The task
The data should be printed again, exactly.

--- Available data ---

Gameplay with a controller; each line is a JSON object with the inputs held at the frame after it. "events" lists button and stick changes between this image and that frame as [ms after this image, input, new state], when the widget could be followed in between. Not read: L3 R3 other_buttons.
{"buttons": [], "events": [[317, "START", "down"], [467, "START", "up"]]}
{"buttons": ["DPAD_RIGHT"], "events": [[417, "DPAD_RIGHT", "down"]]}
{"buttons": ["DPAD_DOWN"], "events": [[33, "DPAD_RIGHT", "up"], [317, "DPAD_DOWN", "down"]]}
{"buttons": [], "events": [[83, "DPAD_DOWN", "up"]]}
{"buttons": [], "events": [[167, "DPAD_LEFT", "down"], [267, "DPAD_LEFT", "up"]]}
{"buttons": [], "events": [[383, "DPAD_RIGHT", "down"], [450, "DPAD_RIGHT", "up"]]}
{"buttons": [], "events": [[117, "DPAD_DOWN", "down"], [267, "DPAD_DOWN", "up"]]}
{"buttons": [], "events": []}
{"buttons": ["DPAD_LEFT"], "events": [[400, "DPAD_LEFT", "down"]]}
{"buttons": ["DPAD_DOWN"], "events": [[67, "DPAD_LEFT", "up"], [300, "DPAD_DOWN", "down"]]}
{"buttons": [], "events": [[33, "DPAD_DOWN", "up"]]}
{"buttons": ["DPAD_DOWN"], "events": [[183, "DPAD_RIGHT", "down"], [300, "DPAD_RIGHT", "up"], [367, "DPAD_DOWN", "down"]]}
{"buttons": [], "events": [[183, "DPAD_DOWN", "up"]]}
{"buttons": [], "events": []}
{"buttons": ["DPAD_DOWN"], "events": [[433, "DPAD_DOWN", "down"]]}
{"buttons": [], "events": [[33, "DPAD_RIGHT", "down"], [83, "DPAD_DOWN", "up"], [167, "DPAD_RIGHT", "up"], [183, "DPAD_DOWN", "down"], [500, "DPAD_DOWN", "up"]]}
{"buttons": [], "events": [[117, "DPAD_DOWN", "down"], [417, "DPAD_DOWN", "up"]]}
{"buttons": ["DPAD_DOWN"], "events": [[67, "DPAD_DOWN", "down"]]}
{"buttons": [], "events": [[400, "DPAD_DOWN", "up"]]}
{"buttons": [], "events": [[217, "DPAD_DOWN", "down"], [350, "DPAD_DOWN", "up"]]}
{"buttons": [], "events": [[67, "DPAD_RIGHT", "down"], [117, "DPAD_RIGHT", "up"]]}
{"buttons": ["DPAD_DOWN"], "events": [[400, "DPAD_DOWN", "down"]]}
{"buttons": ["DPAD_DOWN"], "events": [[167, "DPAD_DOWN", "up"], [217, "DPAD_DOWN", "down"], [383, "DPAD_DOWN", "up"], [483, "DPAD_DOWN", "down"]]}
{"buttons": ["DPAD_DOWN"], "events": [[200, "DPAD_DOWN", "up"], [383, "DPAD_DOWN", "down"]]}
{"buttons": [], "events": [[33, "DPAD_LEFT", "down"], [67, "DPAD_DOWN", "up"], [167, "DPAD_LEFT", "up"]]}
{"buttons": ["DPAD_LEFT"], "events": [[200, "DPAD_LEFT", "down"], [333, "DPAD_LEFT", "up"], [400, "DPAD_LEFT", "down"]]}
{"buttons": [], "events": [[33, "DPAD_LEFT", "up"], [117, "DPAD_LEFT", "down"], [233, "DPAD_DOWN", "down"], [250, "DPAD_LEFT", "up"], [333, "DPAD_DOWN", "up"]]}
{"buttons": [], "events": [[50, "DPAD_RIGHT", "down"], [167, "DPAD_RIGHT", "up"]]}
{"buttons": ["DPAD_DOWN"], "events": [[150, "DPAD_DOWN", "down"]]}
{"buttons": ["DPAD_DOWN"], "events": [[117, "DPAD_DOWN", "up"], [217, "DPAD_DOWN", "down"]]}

---

Output for this exercise
Gameplay with a controller; each line is a JSON object with the inputs held at the frame after it. "events" lists button and stick changes between this image and that frame as [ms after this image, input, new state], when the widget could be followed in between. Not read: L3 R3 other_buttons.
{"buttons": [], "events": [[317, "START", "down"], [467, "START", "up"]]}
{"buttons": ["DPAD_RIGHT"], "events": [[417, "DPAD_RIGHT", "down"]]}
{"buttons": ["DPAD_DOWN"], "events": [[33, "DPAD_RIGHT", "up"], [317, "DPAD_DOWN", "down"]]}
{"buttons": [], "events": [[83, "DPAD_DOWN", "up"]]}
{"buttons": [], "events": [[167, "DPAD_LEFT", "down"], [267, "DPAD_LEFT", "up"]]}
{"buttons": [], "events": [[383, "DPAD_RIGHT", "down"], [450, "DPAD_RIGHT", "up"]]}
{"buttons": [], "events": [[117, "DPAD_DOWN", "down"], [267, "DPAD_DOWN", "up"]]}
{"buttons": [], "events": []}
{"buttons": ["DPAD_LEFT"], "events": [[400, "DPAD_LEFT", "down"]]}
{"buttons": ["DPAD_DOWN"], "events": [[67, "DPAD_LEFT", "up"], [300, "DPAD_DOWN", "down"]]}
{"buttons": [], "events": [[33, "DPAD_DOWN", "up"]]}
{"buttons": ["DPAD_DOWN"], "events": [[183, "DPAD_RIGHT", "down"], [300, "DPAD_RIGHT", "up"], [367, "DPAD_DOWN", "down"]]}
{"buttons": [], "events": [[183, "DPAD_DOWN", "up"]]}
{"buttons": [], "events": []}
{"buttons": ["DPAD_DOWN"], "events": [[433, "DPAD_DOWN", "down"]]}
{"buttons": [], "events": [[33, "DPAD_RIGHT", "down"], [83, "DPAD_DOWN", "up"], [167, "DPAD_RIGHT", "up"], [183, "DPAD_DOWN", "down"], [500, "DPAD_DOWN", "up"]]}
{"buttons": [], "events": [[117, "DPAD_DOWN", "down"], [417, "DPAD_DOWN", "up"]]}
{"buttons": ["DPAD_DOWN"], "events": [[67, "DPAD_DOWN", "down"]]}
{"buttons": [], "events": [[400, "DPAD_DOWN", "up"]]}
{"buttons": [], "events": [[217, "DPAD_DOWN", "down"], [350, "DPAD_DOWN", "up"]]}
{"buttons": [], "events": [[67, "DPAD_RIGHT", "down"], [117, "DPAD_RIGHT", "up"]]}
{"buttons": ["DPAD_DOWN"], "events": [[400, "DPAD_DOWN", "down"]]}
{"buttons": ["DPAD_DOWN"], "events": [[167, "DPAD_DOWN", "up"], [217, "DPAD_DOWN", "down"], [383, "DPAD_DOWN", "up"], [483, "DPAD_DOWN", "down"]]}
{"buttons": ["DPAD_DOWN"], "events": [[200, "DPAD_DOWN", "up"], [383, "DPAD_DOWN", "down"]]}
{"buttons": [], "events": [[33, "DPAD_LEFT", "down"], [67, "DPAD_DOWN", "up"], [167, "DPAD_LEFT", "up"]]}
{"buttons": ["DPAD_LEFT"], "events": [[200, "DPAD_LEFT", "down"], [333, "DPAD_LEFT", "up"], [400, "DPAD_LEFT", "down"]]}
{"buttons": [], "events": [[33, "DPAD_LEFT", "up"], [117, "DPAD_LEFT", "down"], [233, "DPAD_DOWN", "down"], [250, "DPAD_LEFT", "up"], [333, "DPAD_DOWN", "up"]]}
{"buttons": [], "events": [[50, "DPAD_RIGHT", "down"], [167, "DPAD_RIGHT", "up"]]}
{"buttons": ["DPAD_DOWN"], "events": [[150, "DPAD_DOWN", "down"]]}
{"buttons": ["DPAD_DOWN"], "events": [[117, "DPAD_DOWN", "up"], [217, "DPAD_DOWN", "down"]]}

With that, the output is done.